- _WHAT THE TASK REQUIRES_
Reproduce the lines exactly, starting with the line that contains "Rank the series by their average" and going on through the line that contains "average_precision_score, precision, delta_auprc".

- _DATA LISTING_
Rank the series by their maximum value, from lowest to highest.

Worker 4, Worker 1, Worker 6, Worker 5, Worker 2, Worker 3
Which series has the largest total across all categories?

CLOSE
---
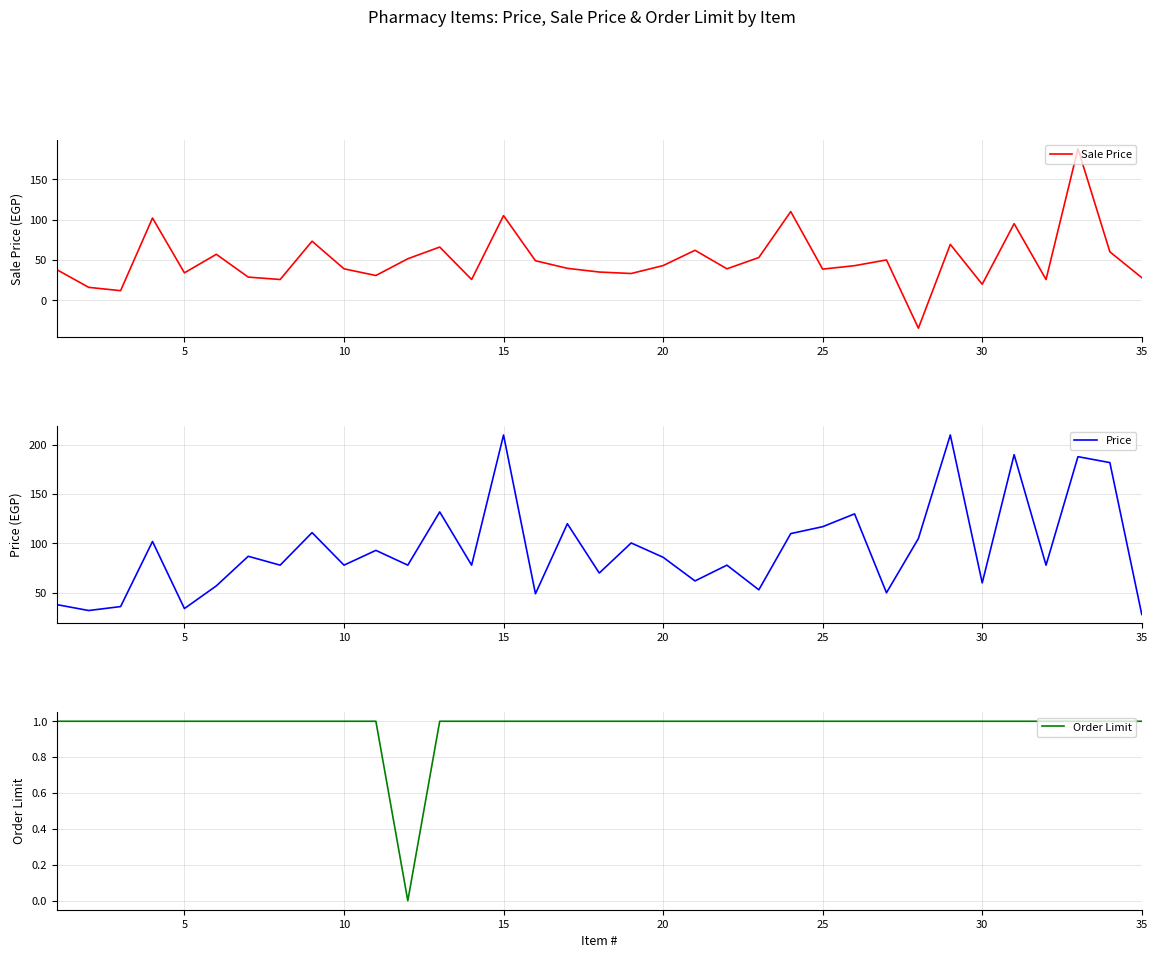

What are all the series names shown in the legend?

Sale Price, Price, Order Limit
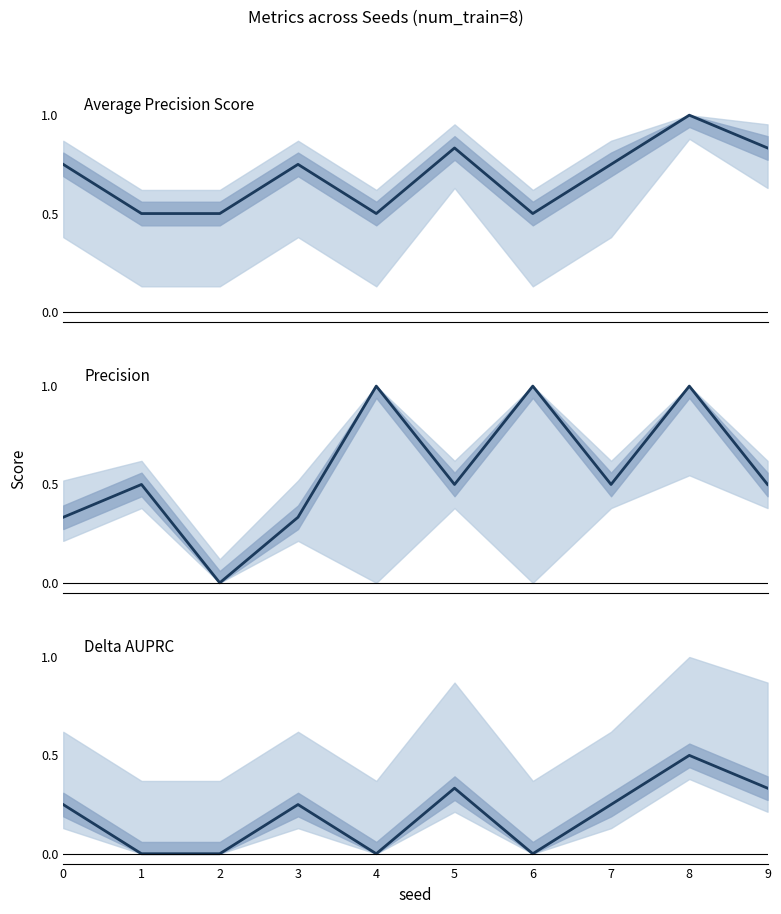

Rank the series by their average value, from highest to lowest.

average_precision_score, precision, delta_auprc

- _ANSWER TO THIS EXERCISE_
Rank the series by their average value, from highest to lowest.

average_precision_score, precision, delta_auprc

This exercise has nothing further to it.